Subrogation is the process by which an insurance company seeks to recover, from a third party responsible for a loss, the money it paid to the policyholder as a result of the loss. In Latin America, subrogation claims are not sufficiently investigated and pursued. This area presents a recovery opportunity for (re)insurers writing risks in the region, and for their clients.
The insurance statutes of Latin American jurisdictions contemplate subrogation claims. These statutes generally provide that, upon payment of an indemnity under the policy, the insurer receives the rights that the insured had against third parties as a result of the loss, up to the amount paid by the insurer.
In addition, these laws often require that the insured cooperate with the insurer in the prosecution of a subrogation claim, and make the insured liable for any conduct that negatively impacts the claim. Some jurisdictions, like Colombia and Mexico, expressly provide that a policyholder that impairs the insurer’s subrogation rights may lose its right to an indemnity under the policy, in full or in part.
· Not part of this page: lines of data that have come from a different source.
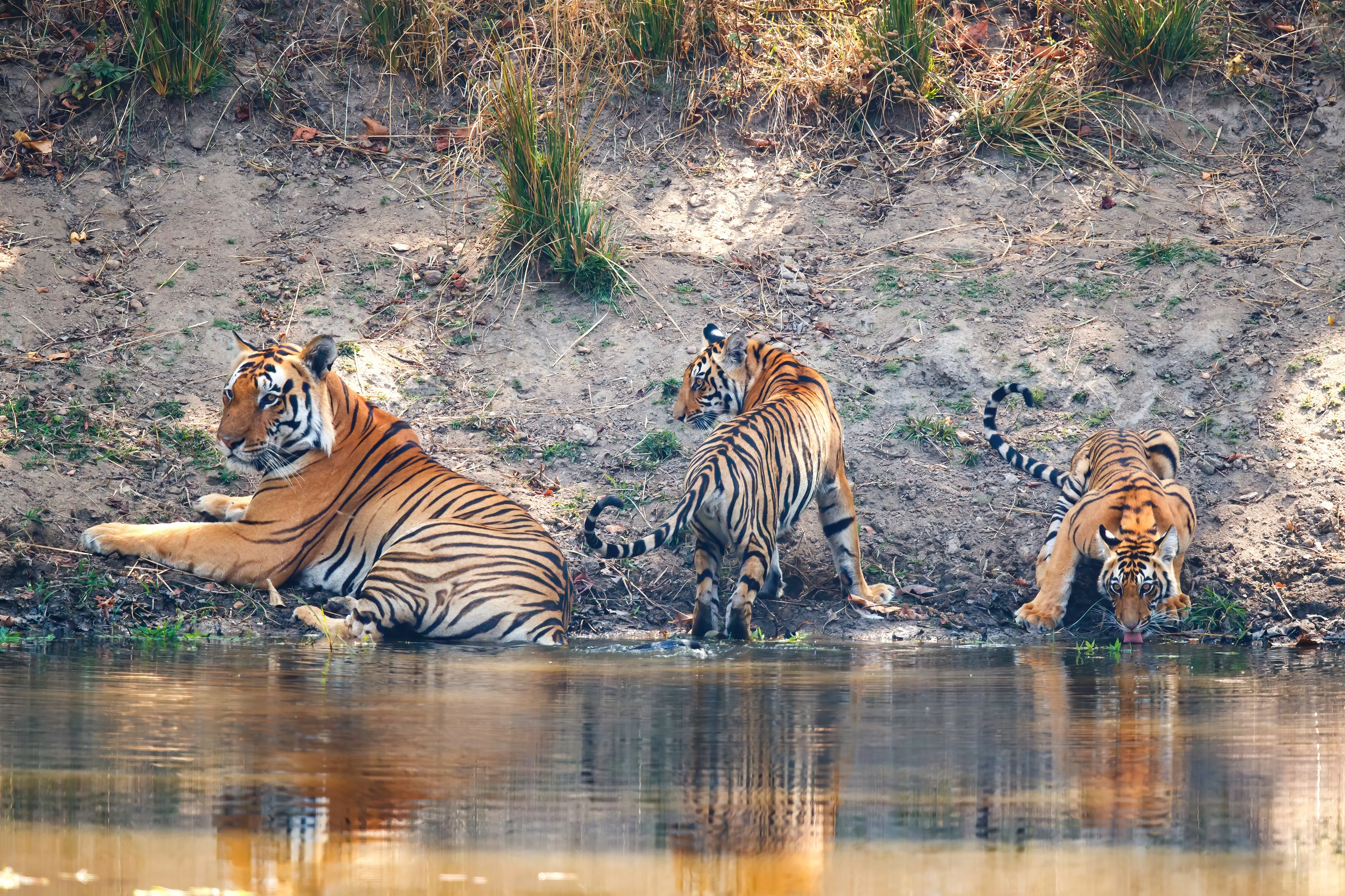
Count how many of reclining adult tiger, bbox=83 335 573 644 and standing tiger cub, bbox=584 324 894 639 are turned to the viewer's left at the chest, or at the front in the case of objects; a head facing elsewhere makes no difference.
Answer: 1

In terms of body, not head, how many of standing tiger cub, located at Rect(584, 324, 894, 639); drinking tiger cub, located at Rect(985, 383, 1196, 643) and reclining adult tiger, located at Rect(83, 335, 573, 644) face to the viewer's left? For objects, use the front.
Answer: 1

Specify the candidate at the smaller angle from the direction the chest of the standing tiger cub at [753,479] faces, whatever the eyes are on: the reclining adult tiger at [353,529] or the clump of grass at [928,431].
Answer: the clump of grass

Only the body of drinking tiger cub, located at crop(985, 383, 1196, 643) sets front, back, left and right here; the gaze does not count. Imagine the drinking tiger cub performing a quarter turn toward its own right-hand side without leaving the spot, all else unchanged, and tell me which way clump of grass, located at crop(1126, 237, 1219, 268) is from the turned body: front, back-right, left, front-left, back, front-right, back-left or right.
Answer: right

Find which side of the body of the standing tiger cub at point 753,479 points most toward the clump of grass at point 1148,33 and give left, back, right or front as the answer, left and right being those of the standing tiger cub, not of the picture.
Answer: front

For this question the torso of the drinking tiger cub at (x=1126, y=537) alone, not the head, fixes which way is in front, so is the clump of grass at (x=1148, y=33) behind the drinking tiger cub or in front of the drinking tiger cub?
behind

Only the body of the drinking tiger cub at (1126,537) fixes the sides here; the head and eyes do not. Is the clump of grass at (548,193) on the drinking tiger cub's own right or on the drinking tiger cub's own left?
on the drinking tiger cub's own right

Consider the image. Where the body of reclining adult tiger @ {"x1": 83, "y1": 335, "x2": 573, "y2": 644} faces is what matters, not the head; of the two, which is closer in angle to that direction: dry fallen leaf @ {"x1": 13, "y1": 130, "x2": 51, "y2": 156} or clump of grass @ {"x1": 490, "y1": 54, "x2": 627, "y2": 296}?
the dry fallen leaf

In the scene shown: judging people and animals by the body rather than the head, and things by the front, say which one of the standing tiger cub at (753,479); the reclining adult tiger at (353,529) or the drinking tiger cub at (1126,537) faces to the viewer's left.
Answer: the reclining adult tiger

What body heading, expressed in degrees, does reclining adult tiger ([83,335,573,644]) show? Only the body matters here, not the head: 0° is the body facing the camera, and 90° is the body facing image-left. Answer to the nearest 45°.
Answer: approximately 90°

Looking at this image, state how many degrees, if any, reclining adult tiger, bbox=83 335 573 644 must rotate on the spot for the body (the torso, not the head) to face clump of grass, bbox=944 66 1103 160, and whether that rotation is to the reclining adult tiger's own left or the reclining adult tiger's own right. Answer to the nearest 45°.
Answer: approximately 135° to the reclining adult tiger's own right

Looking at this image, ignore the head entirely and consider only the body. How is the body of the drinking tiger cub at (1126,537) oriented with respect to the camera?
toward the camera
The Colombian Code of Commerce takes this issue one step further, by prohibiting the insured from waiving its rights against third parties responsible for the loss. A policyholder that waives those rights will lose its entitlement to a recovery under the insurance contract. This can be particularly important for construction or energy risks, where the policyholder’s EPC or other contracts often contain waivers of subrogation against key contractors or suppliers.
Participation of Original Insured
Ideally, the insured will not only co-operate with the insurer in the recovery effort, but also will actually participate in the action, joining the claim against the responsible third party.
This will allow the policyholder to seek recovery of amounts not covered by the insurance, such as the deductible and any uninsured losses. There are other benefits as well: the existence of a larger claim will probably put additional settlement pressure on the defendant, and the closer involvement of the insured (who now has become a stakeholder in the action) is likely to facilitate the insurer’s access to relevant evidence.
The insurance statutes of some Latin American countries, such as Chile and Mexico, contemplate the possibility of the insured joining the claim, and provide that the recovery will be shared between the policyholder and the insurer in proportion to their respective interests.
Large Latin American risks are frequently reinsured with international companies. As the parties ultimately bearing the costs of the claim, reinsurers will often seek to pursue a subrogation recovery.
However, the regulation of reinsurance in Latin America is very limited, and when it comes to the participation of reinsurers in the subrogation process, it is practically non-existent. An agreement with the cedant for the joint prosecution of the subrogation claim, or an assignment of the cedant’s rights, will protect the claim from challenges to the reinsurers’ ability to proceed. Further, in many Latin American countries, the subrogation claim must be brought in the name of the insurer, making the cedant’s co-operation necessary.
Where the reinsured retains some of the risk, the same rules that apply at the direct insurance level should govern the allocation of the recovery between the reinsured and the reinsurers.
In practice, subrogation recoveries are not pursued in Latin America as often as they should be, and significant amounts of money are being left on the table. (Re)insurers should consider the subrogation potential of every claim, as a matter of routine. It is most effective to investigate subrogation potential at the outset of a claim, in order to interview witnesses, secure relevant evidence, and make sure it is properly preserved for possible use in court. Subrogation presents an opportunity for (re)insurers doing business in the region, and also for their clients.